En nuestro caso el impacto es mayor. En América Latina lo decoran más. En Europa algunos lo ven como un atropello a la libertad o como algo perjudicial para la educación y para los niños. Hay argumentaciones al respecto, aunque muy minoritarias. Sobre eso, considero que el principio de libertad individual tiene sus límites. Uno no puede exigir su libertad afectando a los demás. La libertad propia termina donde empieza la del otro. Y en una pandemia es obligatorio cuidarnos todos.
De manera que no toda limitación de la libertad es indigna. Muchas son legítimas, como en este caso. Observo, además, que la mayoría de la gente acepta usarlo. Esa conciencia de su necesidad y de la protección que implica es muy destacable. Por supuesto, no es agradable ni se respira bien con él, pero se entiende lo esencial que resulta.

Sabemos que este periodo durará aproximadamente dos años, no más, porque ya hay vacunas en camino, entonces no hay nada en la cultura que alcanzará a cambiar de fondo

¿Sobre qué aspecto está enfocando sus análisis por estos días?

Estoy impactado por el hecho de que las protestas en Europa se enfocan más en el problema de cerrar los almacenes y los establecimientos comerciales porque se considera que, con la implementación de ciertas medidas de protección, la vida debe poder continuar y no detenerse. Porque lo contrario sí destruye y acaba la vida económica que es el sustento, cosa que no se puede extender indefinidamente.
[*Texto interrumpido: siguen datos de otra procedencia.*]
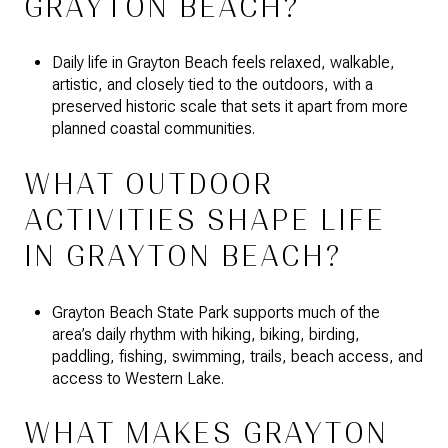
GRAYTON BEACH?
Daily life in Grayton Beach feels relaxed, walkable,
artistic, and closely tied to the outdoors, with a
preserved historic scale that sets it apart from more
planned coastal communities.
WHAT OUTDOOR
ACTIVITIES SHAPE LIFE
IN GRAYTON BEACH?
Grayton Beach State Park supports much of the
area’s daily rhythm with hiking, biking, birding,
paddling, fishing, swimming, trails, beach access, and
access to Western Lake.
WHAT MAKES GRAYTON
Eso sí se ve como algo nada legítimo. Los tapabocas, en cambio, aunque a la mayoría no le gustan, los usan y han sido sin duda el objeto central en la pandemia.

***

Lipovetsky continúa haciendo el registro sociológico del año 2020. Año extraño en sus vivencias y expresiones, pues la sensación de pérdida nos llevó, entre otras, a reacciones curiosas como mutilarle de paso el rostro al arte, a taparles la boca a cuadros y esculturas, a dejar el bronce cubierto de cauchos y retazos como si ni siquiera nuestro reflejo pudiera quedar al descubierto. Verse con ‘bozal’ ha sido más impactante para la humanidad que la misma pandemia, como la escena bíblica de una muchedumbre marchando cabizbaja y humillada, ya no encadenada sino ‘enmascarada’.
Hoy, quitarse la mascarilla es un peligro. Cuando el peligro pase, significará la nueva desnudez, el triunfo semiótico del tapabocas que habrá servido no solo para redescubrirnos el valor del reencuentro, sino, sobre todo, el valor del rostro tan desplazado por la sobrevaloración del cuerpo. Un cuerpo que sin cara no es más que objeto anónimo de consumo.